Absolute pixel coordinate data:
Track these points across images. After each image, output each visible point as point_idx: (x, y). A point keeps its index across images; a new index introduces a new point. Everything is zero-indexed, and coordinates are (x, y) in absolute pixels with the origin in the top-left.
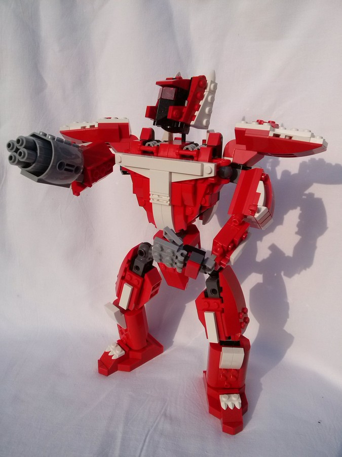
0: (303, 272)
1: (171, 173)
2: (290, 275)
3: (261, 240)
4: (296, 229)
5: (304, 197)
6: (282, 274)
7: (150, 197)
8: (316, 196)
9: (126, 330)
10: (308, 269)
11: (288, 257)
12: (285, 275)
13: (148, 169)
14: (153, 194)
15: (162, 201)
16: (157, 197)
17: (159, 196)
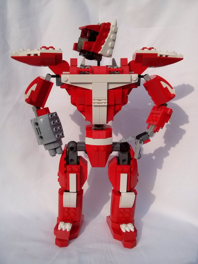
13: (91, 83)
14: (94, 100)
15: (101, 103)
16: (97, 101)
17: (98, 100)
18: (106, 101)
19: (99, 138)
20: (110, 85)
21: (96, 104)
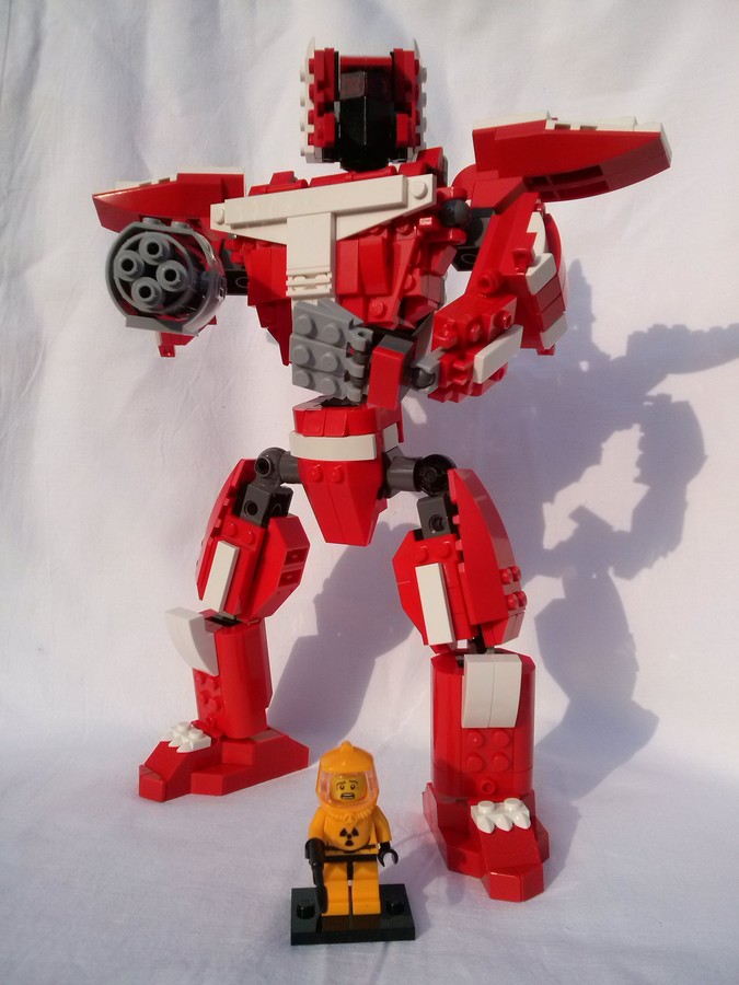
0: (660, 563)
1: (336, 215)
2: (628, 572)
3: (551, 499)
4: (636, 472)
5: (646, 403)
6: (611, 572)
7: (288, 283)
8: (675, 399)
9: (217, 681)
10: (670, 554)
11: (621, 534)
12: (617, 574)
13: (283, 221)
14: (294, 277)
15: (313, 286)
16: (302, 280)
17: (306, 276)
18: (330, 276)
19: (323, 436)
20: (341, 221)
21: (300, 291)
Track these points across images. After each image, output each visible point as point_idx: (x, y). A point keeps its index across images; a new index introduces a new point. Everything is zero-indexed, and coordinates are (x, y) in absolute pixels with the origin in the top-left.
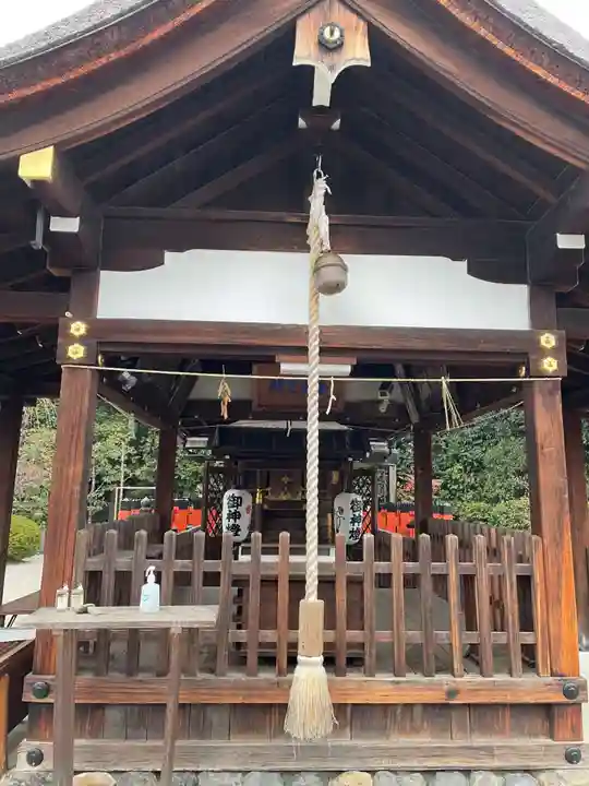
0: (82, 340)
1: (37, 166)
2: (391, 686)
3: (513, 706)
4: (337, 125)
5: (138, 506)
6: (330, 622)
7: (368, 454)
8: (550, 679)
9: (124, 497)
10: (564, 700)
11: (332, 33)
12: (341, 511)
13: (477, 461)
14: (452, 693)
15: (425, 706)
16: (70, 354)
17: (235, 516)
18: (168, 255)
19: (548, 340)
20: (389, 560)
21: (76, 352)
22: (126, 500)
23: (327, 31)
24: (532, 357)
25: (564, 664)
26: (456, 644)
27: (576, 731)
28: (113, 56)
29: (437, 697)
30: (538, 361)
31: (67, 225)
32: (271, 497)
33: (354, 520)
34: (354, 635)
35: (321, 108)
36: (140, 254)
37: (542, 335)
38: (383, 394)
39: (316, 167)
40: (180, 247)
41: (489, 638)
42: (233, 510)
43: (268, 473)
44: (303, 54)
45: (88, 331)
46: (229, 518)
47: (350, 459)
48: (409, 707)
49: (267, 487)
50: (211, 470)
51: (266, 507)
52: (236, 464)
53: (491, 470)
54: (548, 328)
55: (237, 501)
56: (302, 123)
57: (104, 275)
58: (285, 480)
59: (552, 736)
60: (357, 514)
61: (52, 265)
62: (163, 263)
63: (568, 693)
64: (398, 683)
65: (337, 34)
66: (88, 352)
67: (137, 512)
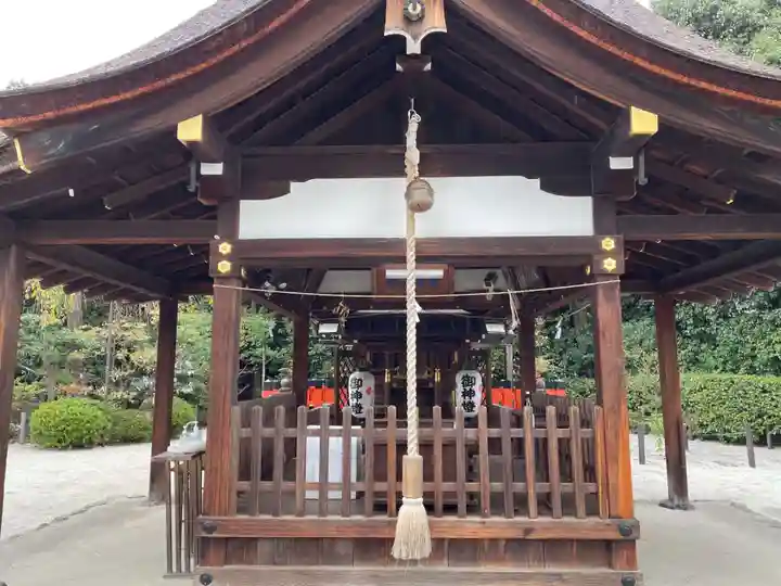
0: (229, 257)
1: (191, 130)
2: (479, 525)
3: (579, 541)
4: (428, 67)
5: (278, 386)
6: (428, 476)
7: (484, 336)
8: (608, 521)
9: (266, 379)
10: (622, 537)
11: (414, 9)
14: (528, 531)
15: (508, 540)
16: (220, 268)
17: (357, 395)
18: (294, 185)
19: (609, 244)
20: (477, 427)
21: (224, 267)
22: (268, 381)
23: (410, 8)
24: (596, 258)
25: (620, 509)
26: (531, 492)
27: (631, 562)
28: (244, 44)
29: (517, 534)
30: (600, 263)
31: (213, 169)
34: (448, 486)
35: (414, 56)
36: (271, 186)
37: (603, 238)
38: (488, 285)
39: (410, 108)
40: (302, 178)
41: (558, 487)
42: (354, 391)
44: (392, 27)
45: (232, 249)
47: (468, 341)
48: (494, 541)
49: (396, 366)
50: (341, 354)
51: (395, 385)
54: (608, 233)
55: (359, 383)
56: (399, 67)
57: (244, 204)
59: (610, 565)
60: (468, 389)
61: (201, 197)
62: (289, 192)
63: (622, 531)
64: (484, 523)
65: (419, 7)
66: (233, 267)
67: (277, 392)
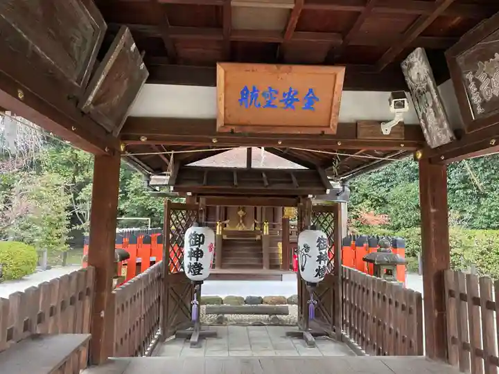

#### TASK TO COMPLETE
Only the lines above starting at the line that holds "32: (271, 497)" and ending at the line that holds "66: (88, 352)" are to be repeated, exactly and in full.

#### ANSWER SECTION
32: (271, 497)
33: (354, 520)
34: (354, 635)
35: (321, 108)
36: (140, 254)
37: (542, 335)
38: (383, 394)
39: (316, 167)
40: (180, 247)
41: (489, 638)
42: (233, 510)
43: (268, 473)
44: (303, 54)
45: (88, 331)
46: (229, 518)
47: (350, 459)
48: (409, 707)
49: (267, 487)
50: (211, 470)
51: (266, 507)
52: (236, 464)
53: (491, 470)
54: (548, 328)
55: (237, 501)
56: (302, 123)
57: (104, 275)
58: (285, 480)
59: (552, 736)
60: (357, 514)
61: (52, 265)
62: (163, 263)
63: (568, 693)
64: (398, 683)
65: (337, 34)
66: (88, 352)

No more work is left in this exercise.